Hugo

| Tags: blogging

I read about that new static site generator called “Hugo”. It was said to be really fast, much faster than Jekyll. Well, build performance isn’t an issue for my website and currently it doesn’t seem to ever become an issue. During the 17 years my blog exists I wrote 290 posts and there are a few other pages. Jekyll only needed seconds to build it. Performance would therefore not be a reason to change from Jekyll to Hugo. I just wanted to try something new.

I made Hugo create a scaffolding for me and copied my posts into that structure and started tinkering with it. It was an opportunity to look into the go programming language and while doing that I came to the conclusion that it is OK but doesn’t excite me much. And you actually don’t need to know much about go if you only use Hugo and do not take part in the development of it, but it helps to know the basics. And you totally have to learn go templates because that is the template language used by Hugo.

I prefer go templates to liquid which is used by Jekyll. go templates look nicer. That’s also not really a pressing reason to switch to Hugo but it adds to the overall good opinion about it.

While Hugo is probably mostly used for blogs it can be used for all kinds of websites and blog posts don’t have a special meaning like they have in other generators like Jekyll. Blog posts are just a collection of markdown files that are typically placed in a folder called content/posts but that is actually only a convention and you can put them somewhere else. And you can have other collections as well. You just define how the permalinks for the items of a collection shall look and then you add a template file for the pages for the single items and one for the list of those items.

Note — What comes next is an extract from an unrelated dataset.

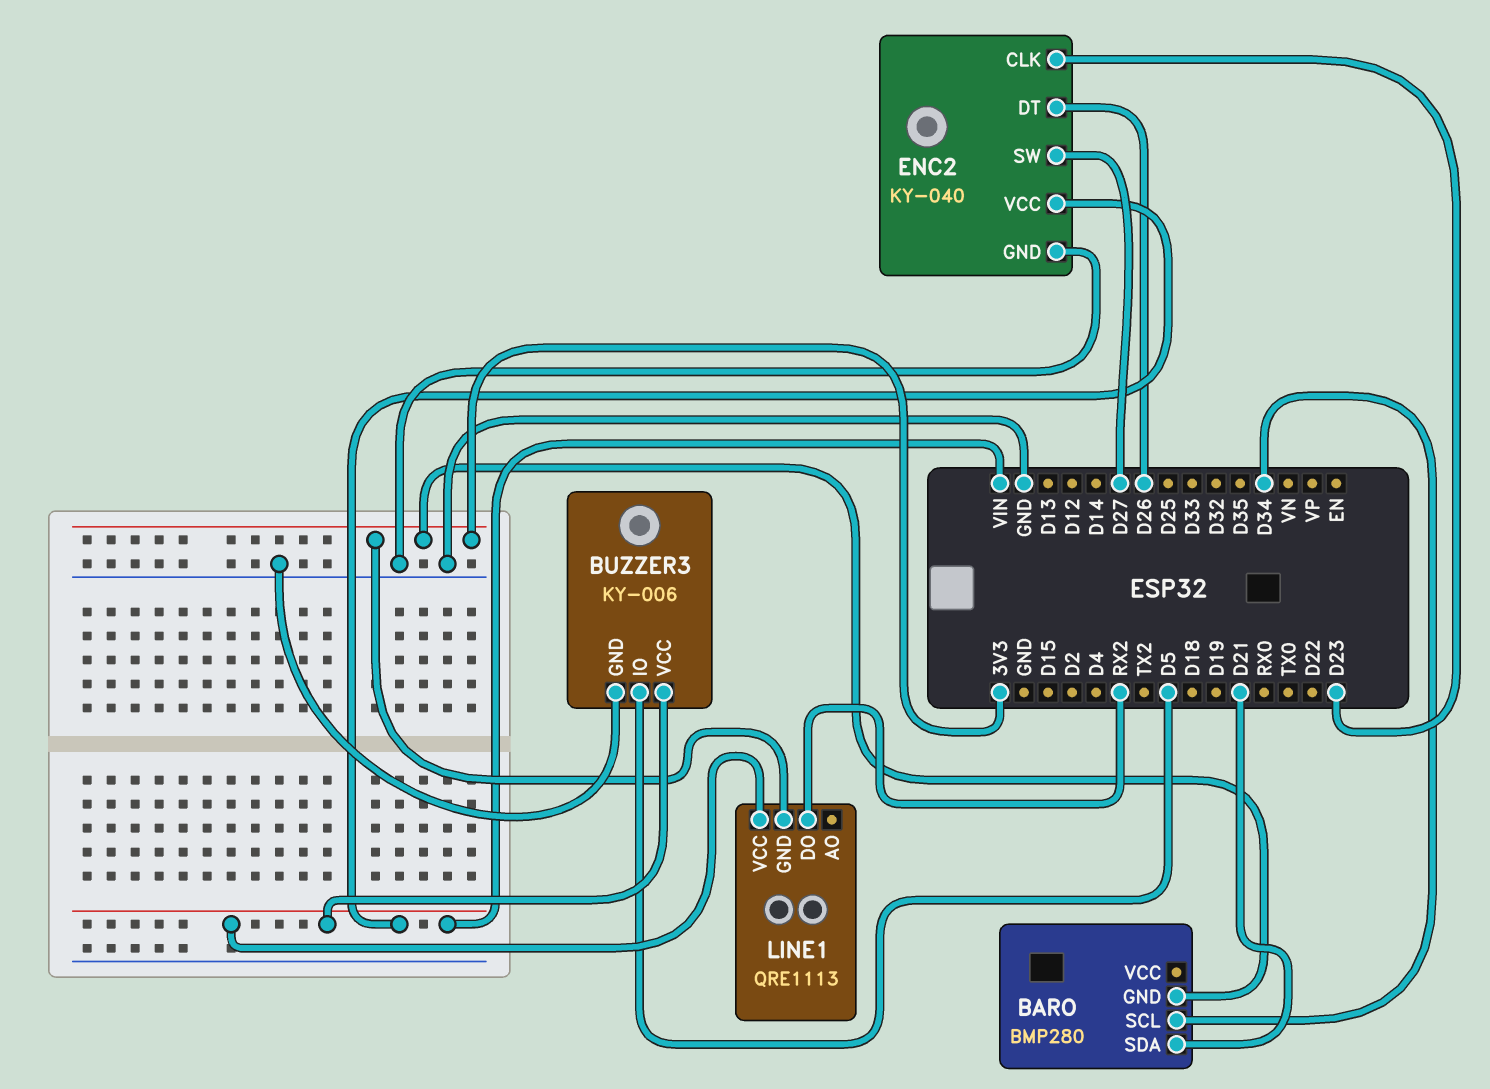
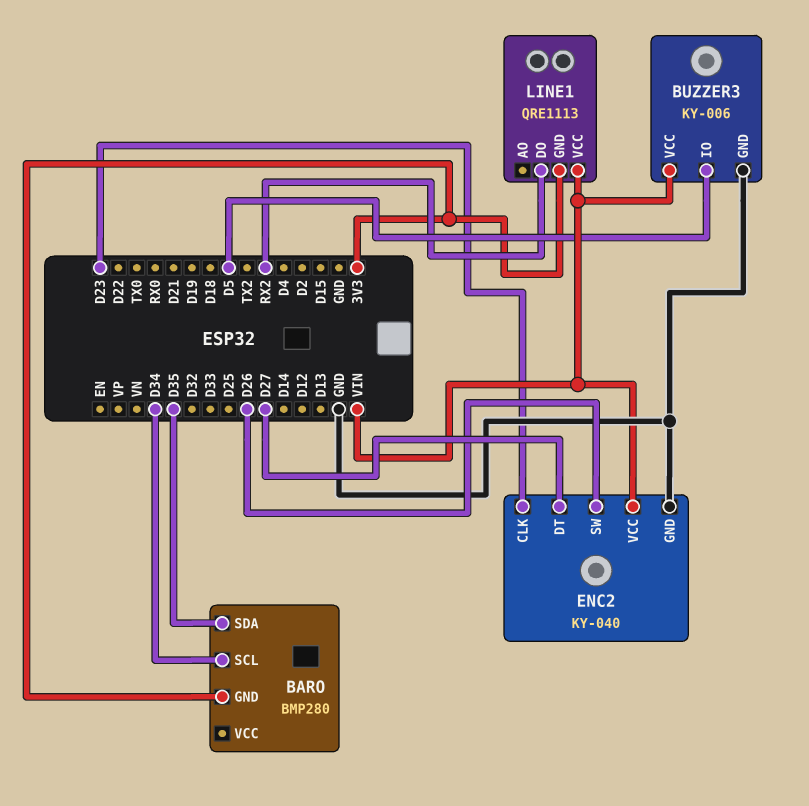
BARO pin SDA: D21 -> D35
ENC2 pin DT: D26 -> D27
ENC2 pin SW: D27 -> D26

And if you need, you just add paging to that list and it will be split into multiple pages. You don’t need to install any additional modules. This is all part of the core Hugo. Tagging is also there out of the box and the creation of a menu for the sections of a website is a no-brainer.

That generic handling of lists of pages has one effect that is a bit disturbing at first if you migrate from a website generator like Jekyll that has special handling for blogs. There are no yearly and monthly archives. The Hugo forums have some discussions about this and some people have come up with creative workarounds. My blog always had archives and I was very intent to recreate them with Hugo. But it’s quite understandable that Hugo does not have archives. This is how you define permalinks in the Hugo configuration

  permalinks:
    posts: /:year/:month/:filename/
    tags: /tag/:title/

Ah, OK. For the pages in the posts collections, there is a year and month in the permalink. Fine. And for tags there’s a title in there. Also fine. And that’s it.

After looking at some of the creative workarounds and thinking about archives I realized that I never looked into any archives on the blogs I read. Mostly I read them in my feed reader. And when I visit a blog website itself in most cases I do so because I clicked on some link. I never look at what someone wrote in some specific month or year. I may look at other posts with the same tags and I might browse older posts, but I never use yearly and monthly archives. With that insight I decided that I don’t need archives.

But where would I put my tag cloud when there is no archives page? Should I put it on each page? Some years ago tag clouds were the cool stuff and each blog had to have them on each page and clearly visible. But tag clouds aren’t that exciting anymore and they probably never were anyways. Content is more important. So no, no tag clouds on every page. You can still look at my nice tag cloud which is now located at the bottom of every tag page. It actually looks nicer now. It uses logarithmic distribution and is styled a bit nicer. Take a look at the blogging tag as an example.

That generic list handling greatly simplifies the maintenance of the creations section. In the Jekyll version of this website I had pages for each piece of software I wanted to present there and an index page with short intros and links to those pages. Now I only have markdown files for those single pages and one template for the single page and one for the list and the list extracts the intro from the front matter of those markdown files. There is probably a better solution for this with Jekyll than how I did it, but it wasn’t apparent to me and with Hugo it was obvious.

As to be expected for a static website generator there are tons of themes for Hugo and every week or so another one is released. I’ve never been one to use prefabricated themes. What better opportunity to play around with html and css than to do it on the own website. The website looks mostly like it looked with Jekyll. The structure of the pages hasn’t changed and I actually translated the layouts from Jekyll and liquid to Hugo and go templates. I changed the icons that I use from FontAwesome a bit. I now only use the solid variant everywhere.

I like that Hugo already contains all I need for my website. There’s no need to install and update any plugins. I just update Hugo with homebrew when a new version becomes available and that’s it.

If you are on the search for a static website generator or just want to try a new one, I recommend to look into Hugo even if build performance is not really an issue. Hugo comes with extensive documentation and often there are also tutorial videos showing how things work. It takes some time to understand how Hugo works but learning is fun and pays off.